INGREDIENTI x 4 persone
- 1 cavolo piccolo
- 1 cipolla grande
- olio d’oliva
- 30 gr di burro
- pangrattato
- sale e pepe
PROCEDIMENTO
Pulisci il cavolo e taglialo a pezzetti, poi mettilo a bollire. Nel frattempo taglia la cipolla e falla soffriggere in una padella con dell’olio d’oliva. Dopo un quarto d’ora (dal momento in cui bolle) il cavolo dovrebbe essere morbido, scolalo e buttalo nella padella della cipolla insieme al burro, regola di sale e pepe, mescola e fai cuocere insieme per una decina di minuti.
A questo punto servono gli stampi chiamati “coppapasta” cioè stampi senza fondo fatti ad anello in acciaio di diversi diametri.

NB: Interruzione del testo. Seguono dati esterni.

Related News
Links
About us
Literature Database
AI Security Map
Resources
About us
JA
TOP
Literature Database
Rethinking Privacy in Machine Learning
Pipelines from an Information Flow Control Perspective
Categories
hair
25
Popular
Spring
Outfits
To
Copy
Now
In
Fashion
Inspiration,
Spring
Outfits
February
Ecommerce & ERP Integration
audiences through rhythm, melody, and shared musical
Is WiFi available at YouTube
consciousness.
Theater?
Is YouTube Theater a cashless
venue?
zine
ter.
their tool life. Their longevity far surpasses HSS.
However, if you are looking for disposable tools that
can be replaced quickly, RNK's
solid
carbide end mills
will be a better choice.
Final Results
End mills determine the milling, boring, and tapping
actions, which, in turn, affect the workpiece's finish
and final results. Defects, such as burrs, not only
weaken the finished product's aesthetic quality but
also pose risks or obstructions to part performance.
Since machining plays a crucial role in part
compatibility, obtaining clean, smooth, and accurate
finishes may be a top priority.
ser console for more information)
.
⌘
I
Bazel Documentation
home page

Ricopri la teglia del forno con carta forno e appoggiaci sopra i 4 stampini e versa dentro ciascuno un cucchiaio di pangrattato livellandolo bene. Dividi il composto di cavolo negli stampini pressandolo bene e poi cospargi ognuno con un altro cucchiaio di pangrattato.

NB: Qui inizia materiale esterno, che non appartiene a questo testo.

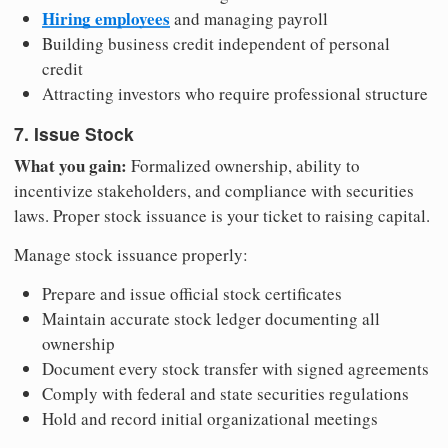
Hiring employees
and managing payroll
Building business credit independent of personal
credit
Attracting investors who require professional structure
7. Issue Stock
What you gain:
Formalized ownership, ability to
incentivize stakeholders, and compliance with securities
laws. Proper stock issuance is your ticket to raising capital.
Manage stock issuance properly:
Prepare and issue official stock certificates
Maintain accurate stock ledger documenting all
ownership
Document every stock transfer with signed agreements
Comply with federal and state securities regulations
Hold and record initial organizational meetings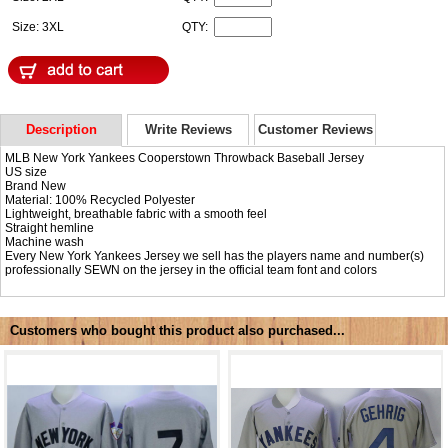
Size: 3XL
QTY:
Description
Write Reviews
Customer Reviews
MLB New York Yankees Cooperstown Throwback Baseball Jersey
US size
Brand New
Material: 100% Recycled Polyester
Lightweight, breathable fabric with a smooth feel
Straight hemline
Machine wash
Every New York Yankees Jersey we sell has the players name and number(s)
professionally SEWN on the jersey in the official team font and colors
Customers who bought this product also purchased...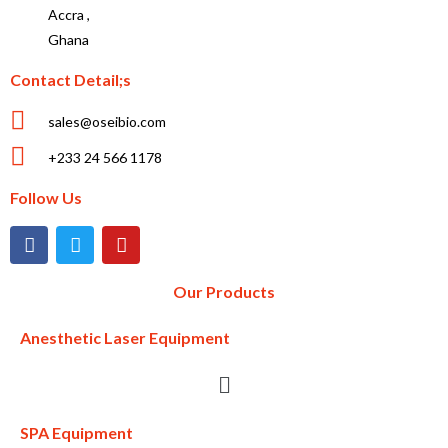
Accra ,
Ghana
Contact Detail;s
sales@oseibio.com
+233 24 566 1178
Follow Us
Our Products
Anesthetic Laser Equipment
SPA Equipment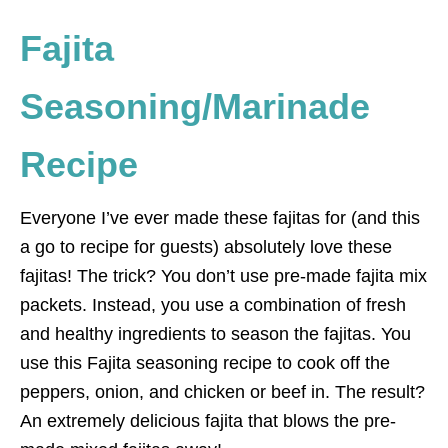
Fajita
Seasoning/Marinade
Recipe
Everyone I’ve ever made these fajitas for (and this
a go to recipe for guests) absolutely love these
fajitas! The trick? You don’t use pre-made fajita mix
packets. Instead, you use a combination of fresh
and healthy ingredients to season the fajitas. You
use this Fajita seasoning recipe to cook off the
peppers, onion, and chicken or beef in. The result?
An extremely delicious fajita that blows the pre-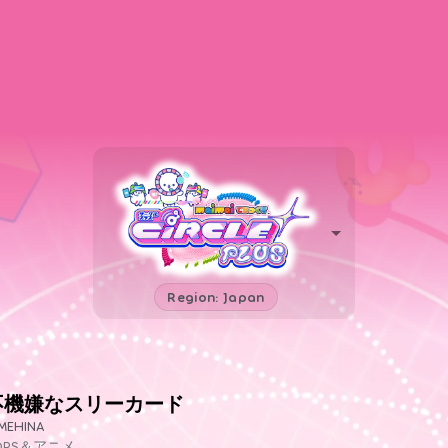
Region: Japan
不機嫌なスリーカード
MEHINA
OPS＆アニメ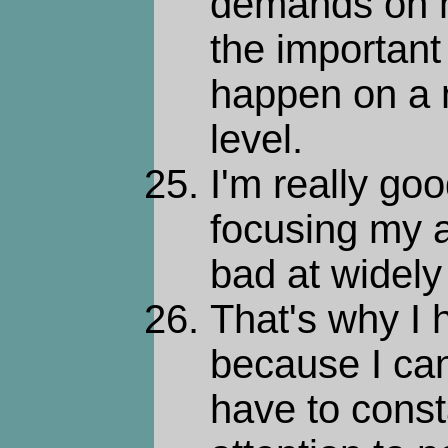
demands on m
the important
happen on a n
level.
I'm really go
focusing my a
bad at widely 
That's why I h
because I can'
have to const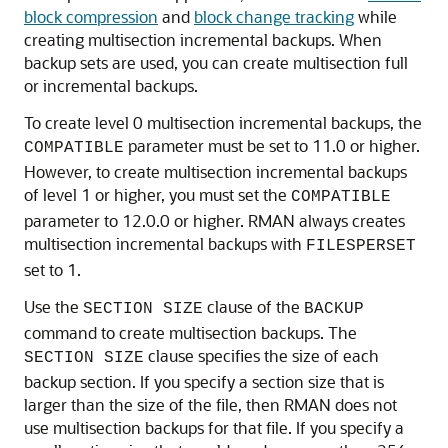
block compression
and
block change tracking
while
creating multisection incremental backups. When
backup sets are used, you can create multisection full
or incremental backups.
To create level 0 multisection incremental backups, the
parameter must be set to 11.0 or higher.
COMPATIBLE
However, to create multisection incremental backups
of level 1 or higher, you must set the
COMPATIBLE
parameter to 12.0.0 or higher. RMAN always creates
multisection incremental backups with
FILESPERSET
set to 1.
Use the
clause of the
SECTION SIZE
BACKUP
command to create multisection backups. The
clause specifies the size of each
SECTION SIZE
backup section. If you specify a section size that is
larger than the size of the file, then RMAN does not
use multisection backups for that file. If you specify a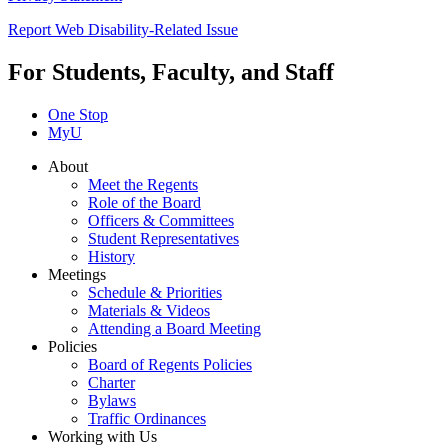
Report Web Disability-Related Issue
For Students, Faculty, and Staff
One Stop
MyU
About
Meet the Regents
Role of the Board
Officers & Committees
Student Representatives
History
Meetings
Schedule & Priorities
Materials & Videos
Attending a Board Meeting
Policies
Board of Regents Policies
Charter
Bylaws
Traffic Ordinances
Working with Us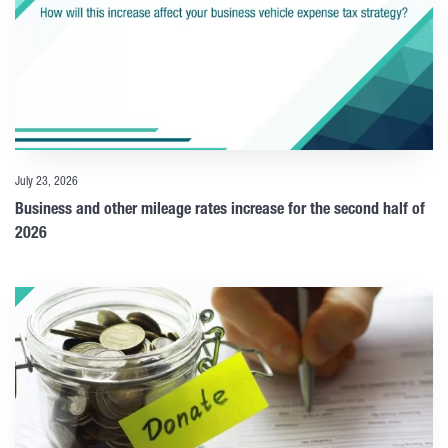
July 23, 2026
Business and other mileage rates increase for the second half of
2026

Metti in forno a 180° e cuoci per 15 minuti. Fin qui tutto semplicissimo (a parte trovare i “coppapasta”) attenzione solo al momento di impiattare: bisogna far scorrere lo sformatino sul piatto direttamente dalla carta da forno, facendolo quindi scivolare delicatamente.
Per chi non ha i coppapasta: si possono usare anche gli stampini todi classici (di alluminio, con il fondo). Dopo i primi 10 minuti in forno, capovolgere gli stampini molto delicatamente e far cuocere gli ultimi 5 minuti gli sformatini (senza stampo) in modo che quella che era prima la base si abbrustolisca un po’. Al momento di servire ricoprire gli sformatini con gli stampini e trascinarli giù dalla carta da forno come sopra.